[Body or hand keypoint data]
*** Block opens ***
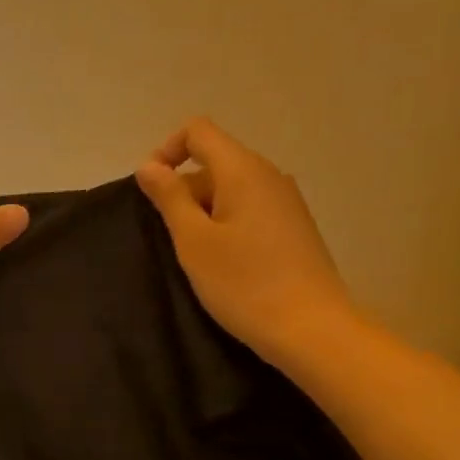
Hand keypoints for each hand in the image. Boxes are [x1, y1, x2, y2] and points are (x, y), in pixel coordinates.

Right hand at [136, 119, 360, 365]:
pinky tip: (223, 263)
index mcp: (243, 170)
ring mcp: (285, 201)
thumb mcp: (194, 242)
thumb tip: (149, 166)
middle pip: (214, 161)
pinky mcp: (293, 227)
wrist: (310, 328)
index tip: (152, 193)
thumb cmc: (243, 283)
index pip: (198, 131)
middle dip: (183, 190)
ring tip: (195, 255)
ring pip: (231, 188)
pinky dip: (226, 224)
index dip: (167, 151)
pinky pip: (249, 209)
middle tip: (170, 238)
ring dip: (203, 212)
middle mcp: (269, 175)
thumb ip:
*** Block closes ***
# About this exercise
Include both ends. Return the line holding "pinky pip: (249, 209)" and all lines after it in the records above, exactly as written.

# Response to this task
pinky pip: (249, 209)
middle tip: (170, 238)
ring dip: (203, 212)
middle mcp: (269, 175)
thumb ip:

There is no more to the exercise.